BEGIN Source data

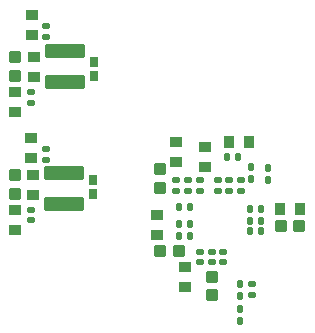
<source format=gbr>
%TF.GenerationSoftware,Altium Limited,Altium Designer,20.1.12 (249)*%
G04 Layer_Color=128*
%FSLAX45Y45*%
%MOMM*%
%TF.SameCoordinates,4EE8302A-A9A8-49E0-93C5-14594FCB678D*%
%TF.FilePolarity,Positive*%
%TF.FileFunction,Paste,Bot*%
%TF.Part,Single*%
G01*
G75*
%TA.AperFunction,SMDPad,CuDef*%
G04:AMPARAMS|DCode=13|XSize=0.9mm|YSize=1mm|CornerRadius=0.09mm|HoleSize=0mm|Usage=FLASHONLY|Rotation=90.000|XOffset=0mm|YOffset=0mm|HoleType=Round|Shape=RoundedRectangle|*
%AMROUNDEDRECTD13*
21,1,0.90000,0.82000,0,0,90.0*
21,1,0.72000,1.00000,0,0,90.0*
1,1,0.18000,0.41000,0.36000*
1,1,0.18000,0.41000,-0.36000*
1,1,0.18000,-0.41000,-0.36000*
1,1,0.18000,-0.41000,0.36000*
%
%ADD13ROUNDEDRECTD13*%
G04:AMPARAMS|DCode=15|XSize=0.5mm|YSize=0.65mm|CornerRadius=0.05mm|HoleSize=0mm|Usage=FLASHONLY|Rotation=180.000|XOffset=0mm|YOffset=0mm|HoleType=Round|Shape=RoundedRectangle|*
%AMROUNDEDRECTD15*
21,1,0.50000,0.55000,0,0,180.0*
21,1,0.40000,0.65000,0,0,180.0*
1,1,0.10000,-0.20000,0.27500*
1,1,0.10000,0.20000,0.27500*
1,1,0.10000,0.20000,-0.27500*
1,1,0.10000,-0.20000,-0.27500*
%
%ADD15ROUNDEDRECTD15*%
G04:AMPARAMS|DCode=27|XSize=0.7mm|YSize=0.85mm|CornerRadius=0.07mm|HoleSize=0mm|Usage=FLASHONLY|Rotation=0.000|XOffset=0mm|YOffset=0mm|HoleType=Round|Shape=RoundedRectangle|*
%AMROUNDEDRECTD27*
21,1,0.70000,0.71000,0,0,0.0*
21,1,0.56000,0.85000,0,0,0.0*
1,1,0.14000,0.28000,-0.35500*
1,1,0.14000,-0.28000,-0.35500*
1,1,0.14000,-0.28000,0.35500*
1,1,0.14000,0.28000,0.35500*
%
%ADD27ROUNDEDRECTD27*%
G04:AMPARAMS|DCode=31|XSize=0.6mm|YSize=0.5mm|CornerRadius=0.05mm|HoleSize=0mm|Usage=FLASHONLY|Rotation=90.000|XOffset=0mm|YOffset=0mm|HoleType=Round|Shape=RoundedRectangle|*
%AMROUNDEDRECTD31*
21,1,0.60000,0.40000,0,0,90.0*
21,1,0.50000,0.50000,0,0,90.0*
1,1,0.10000,0.20000,0.25000*
1,1,0.10000,0.20000,-0.25000*
1,1,0.10000,-0.20000,-0.25000*
1,1,0.10000,-0.20000,0.25000*
%
%ADD31ROUNDEDRECTD31*%
G04:AMPARAMS|DCode=50|XSize=0.5mm|YSize=0.65mm|CornerRadius=0.05mm|HoleSize=0mm|Usage=FLASHONLY|Rotation=90.000|XOffset=0mm|YOffset=0mm|HoleType=Round|Shape=RoundedRectangle|*
%AMROUNDEDRECTD50*
21,1,0.50000,0.55000,0,0,90.0*
21,1,0.40000,0.65000,0,0,90.0*
1,1,0.10000,0.27500,0.20000*
1,1,0.10000,0.27500,-0.20000*
1,1,0.10000,-0.27500,-0.20000*
1,1,0.10000,-0.27500,0.20000*
%
%ADD50ROUNDEDRECTD50*%
G04:AMPARAMS|DCode=52|XSize=0.9mm|YSize=1mm|CornerRadius=0.09mm|HoleSize=0mm|Usage=FLASHONLY|Rotation=0.000|XOffset=0mm|YOffset=0mm|HoleType=Round|Shape=RoundedRectangle|*
%AMROUNDEDRECTD52*
21,1,0.90000,0.82000,0,0,0.0*
21,1,0.72000,1.00000,0,0,0.0*
1,1,0.18000,0.36000,-0.41000*
1,1,0.18000,-0.36000,-0.41000*
1,1,0.18000,-0.36000,0.41000*
1,1,0.18000,0.36000,0.41000*
%
%ADD52ROUNDEDRECTD52*%
G04:AMPARAMS|DCode=71|XSize=3.4mm|YSize=1.2mm|CornerRadius=0.12mm|HoleSize=0mm|Usage=FLASHONLY|Rotation=180.000|XOffset=0mm|YOffset=0mm|HoleType=Round|Shape=RoundedRectangle|*
%AMROUNDEDRECTD71*
21,1,3.40000,0.96000,0,0,180.0*
21,1,3.16000,1.20000,0,0,180.0*
1,1,0.24000,-1.58000,0.48000*
1,1,0.24000,1.58000,0.48000*
1,1,0.24000,1.58000,-0.48000*
1,1,0.24000,-1.58000,-0.48000*
%
%ADD71ROUNDEDRECTD71*%
G04:AMPARAMS|DCode=72|XSize=1mm|YSize=1mm|CornerRadius=0.1mm|HoleSize=0mm|Usage=FLASHONLY|Rotation=180.000|XOffset=0mm|YOffset=0mm|HoleType=Round|Shape=RoundedRectangle|*
%AMROUNDEDRECTD72*
21,1,1.00000,0.80000,0,0,180.0*
21,1,0.80000,1.00000,0,0,180.0*
1,1,0.20000,-0.40000,0.40000*
1,1,0.20000,0.40000,0.40000*
1,1,0.20000,0.40000,-0.40000*
1,1,0.20000,-0.40000,-0.40000*
%
%ADD72ROUNDEDRECTD72*%
G04:AMPARAMS|DCode=73|XSize=1mm|YSize=1mm|CornerRadius=0.1mm|HoleSize=0mm|Usage=FLASHONLY|Rotation=270.000|XOffset=0mm|YOffset=0mm|HoleType=Round|Shape=RoundedRectangle|*
%AMROUNDEDRECTD73*
21,1,1.00000,0.80000,0,0,270.0*
21,1,0.80000,1.00000,0,0,270.0*
1,1,0.20000,-0.40000,-0.40000*
1,1,0.20000,-0.40000,0.40000*
1,1,0.20000,0.40000,0.40000*
1,1,0.20000,0.40000,-0.40000*
%
%ADD73ROUNDEDRECTD73*%
D13*
X357500Y2192500D02*
D03*
Y2362500D02*
D03*
X200000Y1897500D02*
D03*
Y2067500D02*
D03*
X337500Y2720000D02*
D03*
Y2550000D02*
D03*
X197500Y900000D02*
D03*
Y1070000D02*
D03*
X332500Y1675000D02*
D03*
Y1505000D02*
D03*
X347500Y1365000D02*
D03*
Y1195000D02*
D03*
X1562500Y1645000D02*
D03*
Y1475000D02*
D03*
X1400000Y857500D02*
D03*
Y1027500D02*
D03*
X1637500Y417500D02*
D03*
Y587500D02*
D03*
X1805000Y1435000D02*
D03*
Y1605000D02*
D03*
D15*
X2085000Y1515000D02*
D03*
X1995000D02*
D03*
X1677500Y847500D02*
D03*
X1587500D02*
D03*
X1677500Y1097500D02*
D03*
X1587500D02*
D03*
X1677500Y947500D02*
D03*
X1587500D02*
D03*
X2280000Y1075000D02*
D03*
X2190000D02*
D03*
X2280000Y887500D02*
D03*
X2190000D02*
D03*
X2280000Y977500D02*
D03*
X2190000D02*
D03*
D27*
X860000Y1321000D02*
D03*
Y1204000D02*
D03*
X870000Y2204000D02*
D03*
Y2321000D02*
D03*
D31*
X2342500Y1325000D02*
D03*
Y1425000D02*
D03*
X2197500Y1430000D02*
D03*
Y1330000D02*
D03*
X2102500Y440000D02*
D03*
Y340000D02*
D03*
X2102500Y130000D02*
D03*
Y230000D02*
D03*
D50*
X1562500Y1320000D02*
D03*
Y1230000D02*
D03*
X462500Y2625000D02*
D03*
Y2535000D02*
D03*
X332500Y1977500D02*
D03*
Y2067500D02*
D03*
X457500Y1582500D02*
D03*
Y1492500D02*
D03*
X330000Y980000D02*
D03*
Y1070000D02*
D03*
X2207500Y350000D02*
D03*
Y440000D02*
D03*
X1865000Y715000D02*
D03*
Y625000D02*
D03*
X2107500Y1230000D02*
D03*
Y1320000D02*
D03*
X1660000Y1230000D02*
D03*
Y1320000D02*
D03*
X1912500Y1230000D02*
D03*
Y1320000D02*
D03*
X1760000Y715000D02*
D03*
Y625000D02*
D03*
X1762500Y1320000D02*
D03*
Y1230000D02*
D03*
X1960000Y625000D02*
D03*
Y715000D02*
D03*
X2010000Y1320000D02*
D03*
Y1230000D02*
D03*
D52*
X2180000Y1640000D02*
D03*
X2010000D02*
D03*
X2440000Y1075000D02*
D03*
X2610000D02*
D03*
D71*
X620000Y2412500D02*
D03*
Y2152500D02*
D03*
X610000Y1380000D02*
D03*
Y1120000D02*
D03*
D72*
X1422500Y1412500D02*
D03*
Y1252500D02*
D03*
X200000Y2362500D02*
D03*
Y2202500D02*
D03*
X197500Y1365000D02*
D03*
Y1205000D02*
D03*
X1865000Y345000D02*
D03*
Y505000D02*
D03*
D73*
X1587500Y722500D02*
D03*
X1427500D02*
D03*
X2605000Y935000D02*
D03*
X2445000D02*
D03*
%TF.MD5,b75c9eb34d90e31d89bb4741e9fd5e5a*%
M02*

</source>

END Source data

:: Instructions for the task ::
Go through the records above and, whenever a line includes the word "HoleType", copy it.

:: Task response ::
G04:AMPARAMS|DCode=13|XSize=0.9mm|YSize=1mm|CornerRadius=0.09mm|HoleSize=0mm|Usage=FLASHONLY|Rotation=90.000|XOffset=0mm|YOffset=0mm|HoleType=Round|Shape=RoundedRectangle|*
G04:AMPARAMS|DCode=15|XSize=0.5mm|YSize=0.65mm|CornerRadius=0.05mm|HoleSize=0mm|Usage=FLASHONLY|Rotation=180.000|XOffset=0mm|YOffset=0mm|HoleType=Round|Shape=RoundedRectangle|*
G04:AMPARAMS|DCode=27|XSize=0.7mm|YSize=0.85mm|CornerRadius=0.07mm|HoleSize=0mm|Usage=FLASHONLY|Rotation=0.000|XOffset=0mm|YOffset=0mm|HoleType=Round|Shape=RoundedRectangle|*
G04:AMPARAMS|DCode=31|XSize=0.6mm|YSize=0.5mm|CornerRadius=0.05mm|HoleSize=0mm|Usage=FLASHONLY|Rotation=90.000|XOffset=0mm|YOffset=0mm|HoleType=Round|Shape=RoundedRectangle|*
G04:AMPARAMS|DCode=50|XSize=0.5mm|YSize=0.65mm|CornerRadius=0.05mm|HoleSize=0mm|Usage=FLASHONLY|Rotation=90.000|XOffset=0mm|YOffset=0mm|HoleType=Round|Shape=RoundedRectangle|*
G04:AMPARAMS|DCode=52|XSize=0.9mm|YSize=1mm|CornerRadius=0.09mm|HoleSize=0mm|Usage=FLASHONLY|Rotation=0.000|XOffset=0mm|YOffset=0mm|HoleType=Round|Shape=RoundedRectangle|*
G04:AMPARAMS|DCode=71|XSize=3.4mm|YSize=1.2mm|CornerRadius=0.12mm|HoleSize=0mm|Usage=FLASHONLY|Rotation=180.000|XOffset=0mm|YOffset=0mm|HoleType=Round|Shape=RoundedRectangle|*
G04:AMPARAMS|DCode=72|XSize=1mm|YSize=1mm|CornerRadius=0.1mm|HoleSize=0mm|Usage=FLASHONLY|Rotation=180.000|XOffset=0mm|YOffset=0mm|HoleType=Round|Shape=RoundedRectangle|*
G04:AMPARAMS|DCode=73|XSize=1mm|YSize=1mm|CornerRadius=0.1mm|HoleSize=0mm|Usage=FLASHONLY|Rotation=270.000|XOffset=0mm|YOffset=0mm|HoleType=Round|Shape=RoundedRectangle|*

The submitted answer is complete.